▸ TEXT SEGMENT

--- START ---

Spring 2024 - ENGL 493W D100

Seminar in Special Topics (4)

Class Number: 5049

Delivery Method: In Person

Overview

  • Course Times + Location:

    Jan 8 – Apr 12, 2024: Tue, Thu, 2:30–4:20 p.m.
    Burnaby

  • Prerequisites:

    45 units or two 300-division English courses.

Description

CALENDAR DESCRIPTION:

Advanced seminar. May be organized by author, genre, period, critical approach, or other criteria. This course may be repeated for credit if a different topic is taught. Writing.

COURSE DETAILS:

(Post)colonial Ecocriticism

Imperialist and capitalist projects are deeply entwined with the environment. This relationship is reflected in and refracted through literary and cultural texts. What material and symbolic legacies have been left by Empire in the lands, waters, air, and lives of communities who were or continue to be colonized? How, who, and what must we read in a time of climate emergency?

This course is clustered around the powerful and mutable tropes of plantation, extraction, infrastructure/development, and ruins/reparations. We will read (post)colonial texts and theories that take up the centrality of the ecological. We will consider how ideologies of development, imperialism, conquest, racial capitalism, and the “natural” have shaped and challenged views of the environment in (post)colonies and settler colonies.

Texts include books by Amitav Ghosh, Dionne Brand, Kate Beaton, and Patricia Grace; digital projects by Anna Tsing and Charles Lim; films, documentary, and music. We will also read theorists and scholars like Katherine McKittrick, Donna Haraway, Leanne Simpson, Zoe Todd, Rob Nixon, Ann Laura Stoler, and Deborah Cowen.

COURSE-LEVEL EDUCATIONAL GOALS:

At the end of the class, students will be able to demonstrate they know how to

  • read literary works from a range of genres and identify major and minor themes and literary techniques in the works
  • understand and describe the general field of postcolonial ecocriticism
  • define terms relevant to literature in general, and postcolonial ecocriticism in particular
  • use a scholarly database such as the MLA (Modern Language Association) International Bibliography to find and identify peer-reviewed secondary sources
  • analyze and write an abstract of a peer-reviewed essay
  • prepare a research plan, including an annotated bibliography
  • write English literature research essays using five to eight peer-reviewed secondary sources; as you write, combine existing information with original thought and analysis.

Grading

  • Participation 10%
  • Three reading responses 15%
  • Essay 1 20%
  • Research proposal and annotated bibliography 15%
  • Essay 2 30%
  • Final oral presentation 10%

Materials

MATERIALS + SUPPLIES:

Required readings will not be available at the SFU bookstore. Please support your local independent or used bookstores or purchase the texts online. Digital copies of the texts are permitted. Some of these texts are also available through the SFU WAC Bennett Library and the public library system. Other shorter readings will be available on Canvas or via the SFU library (links embedded in the syllabus).

--- END ---

▸ RECORDED DATA

--- START ---

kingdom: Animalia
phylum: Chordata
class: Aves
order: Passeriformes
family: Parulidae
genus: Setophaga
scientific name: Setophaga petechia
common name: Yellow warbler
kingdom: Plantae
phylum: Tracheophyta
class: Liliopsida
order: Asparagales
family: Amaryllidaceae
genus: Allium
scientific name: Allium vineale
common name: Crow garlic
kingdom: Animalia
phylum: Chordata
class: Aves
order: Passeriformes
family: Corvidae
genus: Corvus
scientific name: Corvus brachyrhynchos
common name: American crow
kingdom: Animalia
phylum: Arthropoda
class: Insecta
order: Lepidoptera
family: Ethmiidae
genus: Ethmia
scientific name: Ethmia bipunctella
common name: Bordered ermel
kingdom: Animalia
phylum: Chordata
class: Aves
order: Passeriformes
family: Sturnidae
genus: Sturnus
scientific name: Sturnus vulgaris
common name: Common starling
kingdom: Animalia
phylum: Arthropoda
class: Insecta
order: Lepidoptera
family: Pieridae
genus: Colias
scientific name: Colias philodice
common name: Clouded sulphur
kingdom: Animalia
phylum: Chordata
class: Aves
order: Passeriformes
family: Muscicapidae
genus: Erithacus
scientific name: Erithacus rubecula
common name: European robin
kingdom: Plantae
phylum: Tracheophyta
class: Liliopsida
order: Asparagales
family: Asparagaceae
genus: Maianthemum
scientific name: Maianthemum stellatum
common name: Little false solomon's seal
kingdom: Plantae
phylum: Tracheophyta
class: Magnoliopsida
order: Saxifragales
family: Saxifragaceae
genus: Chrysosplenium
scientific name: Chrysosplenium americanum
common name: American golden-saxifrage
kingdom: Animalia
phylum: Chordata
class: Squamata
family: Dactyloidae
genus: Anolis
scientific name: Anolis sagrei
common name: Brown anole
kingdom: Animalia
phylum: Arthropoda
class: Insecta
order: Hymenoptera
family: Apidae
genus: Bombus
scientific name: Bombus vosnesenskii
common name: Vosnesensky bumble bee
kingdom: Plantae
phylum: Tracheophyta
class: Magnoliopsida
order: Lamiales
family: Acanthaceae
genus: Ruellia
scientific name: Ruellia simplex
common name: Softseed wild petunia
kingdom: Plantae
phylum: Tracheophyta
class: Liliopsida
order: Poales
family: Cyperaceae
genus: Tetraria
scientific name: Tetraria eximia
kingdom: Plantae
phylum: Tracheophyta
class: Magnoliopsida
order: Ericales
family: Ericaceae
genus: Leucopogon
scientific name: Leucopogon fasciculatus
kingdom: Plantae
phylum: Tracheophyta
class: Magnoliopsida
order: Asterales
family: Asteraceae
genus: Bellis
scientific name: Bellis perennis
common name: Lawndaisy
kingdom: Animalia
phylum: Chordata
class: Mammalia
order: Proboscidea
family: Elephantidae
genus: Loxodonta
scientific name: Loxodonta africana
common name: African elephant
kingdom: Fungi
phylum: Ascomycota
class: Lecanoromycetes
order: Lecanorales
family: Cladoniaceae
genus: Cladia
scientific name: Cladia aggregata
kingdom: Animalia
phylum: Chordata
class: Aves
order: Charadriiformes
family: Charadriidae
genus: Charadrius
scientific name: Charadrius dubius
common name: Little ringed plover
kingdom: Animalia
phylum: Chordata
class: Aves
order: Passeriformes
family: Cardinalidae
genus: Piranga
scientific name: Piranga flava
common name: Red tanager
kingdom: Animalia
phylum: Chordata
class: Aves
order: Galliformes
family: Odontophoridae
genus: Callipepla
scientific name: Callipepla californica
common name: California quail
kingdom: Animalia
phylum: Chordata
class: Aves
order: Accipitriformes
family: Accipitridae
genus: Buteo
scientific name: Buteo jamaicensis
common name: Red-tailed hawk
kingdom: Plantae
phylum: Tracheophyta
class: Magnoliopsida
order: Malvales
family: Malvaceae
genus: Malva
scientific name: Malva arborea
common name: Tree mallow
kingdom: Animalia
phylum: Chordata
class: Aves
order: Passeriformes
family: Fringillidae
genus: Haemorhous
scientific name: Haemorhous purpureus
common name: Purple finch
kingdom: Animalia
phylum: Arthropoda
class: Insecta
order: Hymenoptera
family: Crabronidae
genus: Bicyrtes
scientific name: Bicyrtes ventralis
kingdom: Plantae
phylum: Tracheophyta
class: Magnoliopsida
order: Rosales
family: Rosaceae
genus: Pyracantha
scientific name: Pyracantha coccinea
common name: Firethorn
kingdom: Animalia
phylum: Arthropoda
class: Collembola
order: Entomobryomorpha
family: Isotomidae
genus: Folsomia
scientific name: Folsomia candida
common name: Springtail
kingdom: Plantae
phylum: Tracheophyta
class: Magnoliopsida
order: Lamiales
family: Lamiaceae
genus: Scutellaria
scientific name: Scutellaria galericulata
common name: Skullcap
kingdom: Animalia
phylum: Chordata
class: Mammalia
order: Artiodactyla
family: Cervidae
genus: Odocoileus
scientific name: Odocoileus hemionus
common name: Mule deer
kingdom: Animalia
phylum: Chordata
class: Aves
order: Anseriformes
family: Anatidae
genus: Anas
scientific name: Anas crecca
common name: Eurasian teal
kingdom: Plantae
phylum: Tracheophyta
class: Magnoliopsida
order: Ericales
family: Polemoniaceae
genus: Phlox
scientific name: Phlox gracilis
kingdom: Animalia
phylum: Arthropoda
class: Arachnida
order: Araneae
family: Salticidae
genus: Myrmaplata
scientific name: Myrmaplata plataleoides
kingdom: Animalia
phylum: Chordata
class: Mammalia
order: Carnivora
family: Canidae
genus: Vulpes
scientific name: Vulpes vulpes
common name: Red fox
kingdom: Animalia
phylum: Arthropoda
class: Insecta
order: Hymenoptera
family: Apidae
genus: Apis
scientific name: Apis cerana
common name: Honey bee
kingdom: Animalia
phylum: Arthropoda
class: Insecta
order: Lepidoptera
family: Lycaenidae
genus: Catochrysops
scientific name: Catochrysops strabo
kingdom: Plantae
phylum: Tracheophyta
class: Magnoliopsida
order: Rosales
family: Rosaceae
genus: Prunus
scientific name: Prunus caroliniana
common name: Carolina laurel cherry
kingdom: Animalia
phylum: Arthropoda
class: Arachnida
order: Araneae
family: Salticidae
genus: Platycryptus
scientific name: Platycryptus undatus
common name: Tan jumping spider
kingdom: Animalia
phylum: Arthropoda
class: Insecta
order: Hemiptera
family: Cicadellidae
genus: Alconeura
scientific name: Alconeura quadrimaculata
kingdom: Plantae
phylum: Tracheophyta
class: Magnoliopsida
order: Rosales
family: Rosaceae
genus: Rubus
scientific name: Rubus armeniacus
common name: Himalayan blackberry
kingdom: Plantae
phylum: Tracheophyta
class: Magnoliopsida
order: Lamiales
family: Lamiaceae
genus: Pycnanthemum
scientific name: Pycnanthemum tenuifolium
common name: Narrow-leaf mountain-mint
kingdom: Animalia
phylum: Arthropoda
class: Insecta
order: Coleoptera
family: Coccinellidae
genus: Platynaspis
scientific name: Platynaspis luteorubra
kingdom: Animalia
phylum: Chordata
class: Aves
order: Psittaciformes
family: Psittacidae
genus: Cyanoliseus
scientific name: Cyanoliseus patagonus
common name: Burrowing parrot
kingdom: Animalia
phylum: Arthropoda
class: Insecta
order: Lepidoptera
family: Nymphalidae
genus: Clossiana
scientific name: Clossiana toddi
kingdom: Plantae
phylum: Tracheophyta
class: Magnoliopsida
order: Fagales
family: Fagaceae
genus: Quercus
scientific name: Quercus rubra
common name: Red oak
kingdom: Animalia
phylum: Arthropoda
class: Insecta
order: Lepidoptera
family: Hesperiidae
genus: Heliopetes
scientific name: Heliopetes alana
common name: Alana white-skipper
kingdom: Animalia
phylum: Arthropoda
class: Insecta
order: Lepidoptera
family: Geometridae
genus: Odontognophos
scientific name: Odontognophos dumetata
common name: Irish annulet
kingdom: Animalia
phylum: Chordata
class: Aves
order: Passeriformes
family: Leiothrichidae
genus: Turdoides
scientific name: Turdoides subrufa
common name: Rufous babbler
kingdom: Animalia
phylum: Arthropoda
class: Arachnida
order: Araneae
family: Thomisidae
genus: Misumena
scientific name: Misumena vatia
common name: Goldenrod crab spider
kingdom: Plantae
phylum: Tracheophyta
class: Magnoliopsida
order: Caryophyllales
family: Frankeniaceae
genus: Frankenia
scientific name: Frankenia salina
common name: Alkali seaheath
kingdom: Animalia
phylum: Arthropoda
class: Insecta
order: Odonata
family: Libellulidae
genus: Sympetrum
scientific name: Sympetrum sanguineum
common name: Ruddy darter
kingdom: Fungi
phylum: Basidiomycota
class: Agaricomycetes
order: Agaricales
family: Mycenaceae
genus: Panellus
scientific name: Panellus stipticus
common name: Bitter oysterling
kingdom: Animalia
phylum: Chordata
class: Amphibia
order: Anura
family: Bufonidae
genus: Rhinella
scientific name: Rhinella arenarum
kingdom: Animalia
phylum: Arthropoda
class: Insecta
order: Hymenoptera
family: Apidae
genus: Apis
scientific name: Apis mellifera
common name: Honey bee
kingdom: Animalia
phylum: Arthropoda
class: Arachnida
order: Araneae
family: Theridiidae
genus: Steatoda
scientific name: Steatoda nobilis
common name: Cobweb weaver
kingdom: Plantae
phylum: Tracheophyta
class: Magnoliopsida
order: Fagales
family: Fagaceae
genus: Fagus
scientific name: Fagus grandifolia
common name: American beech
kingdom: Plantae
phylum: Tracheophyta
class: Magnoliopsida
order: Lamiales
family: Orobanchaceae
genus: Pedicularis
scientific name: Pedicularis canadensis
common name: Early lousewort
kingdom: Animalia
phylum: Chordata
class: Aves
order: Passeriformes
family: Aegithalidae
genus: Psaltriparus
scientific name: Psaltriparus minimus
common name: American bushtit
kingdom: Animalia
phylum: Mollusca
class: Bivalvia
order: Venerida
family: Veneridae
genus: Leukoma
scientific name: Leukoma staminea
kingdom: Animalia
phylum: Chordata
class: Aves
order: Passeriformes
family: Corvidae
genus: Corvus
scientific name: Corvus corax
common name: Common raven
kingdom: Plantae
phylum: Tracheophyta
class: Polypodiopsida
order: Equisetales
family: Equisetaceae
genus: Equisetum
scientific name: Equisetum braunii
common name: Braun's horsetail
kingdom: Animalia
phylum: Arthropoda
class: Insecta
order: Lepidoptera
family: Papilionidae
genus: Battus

--- END ---

▸ WHAT IS ASKED
1) Answer these questions from the course listing:
(a) On which days and at what times does the class meet?
(b) What percentage of the grade is Essay 2 worth?
(c) How many peer-reviewed secondary sources should the research essays use?
2) Reproduce the passage of the course listing starting with "This course is" and going on through "and Deborah Cowen.".
The items come from a source separate from the course listing.

▸ THE ANSWERS
1)
(a) Tuesday and Thursday, 2:30–4:20 p.m.
(b) 30%
(c) Five to eight

2)
This course is clustered around the powerful and mutable tropes of plantation, extraction, infrastructure/development, and ruins/reparations. We will read (post)colonial texts and theories that take up the centrality of the ecological. We will consider how ideologies of development, imperialism, conquest, racial capitalism, and the “natural” have shaped and challenged views of the environment in (post)colonies and settler colonies.

Texts include books by Amitav Ghosh, Dionne Brand, Kate Beaton, and Patricia Grace; digital projects by Anna Tsing and Charles Lim; films, documentary, and music. We will also read theorists and scholars like Katherine McKittrick, Donna Haraway, Leanne Simpson, Zoe Todd, Rob Nixon, Ann Laura Stoler, and Deborah Cowen.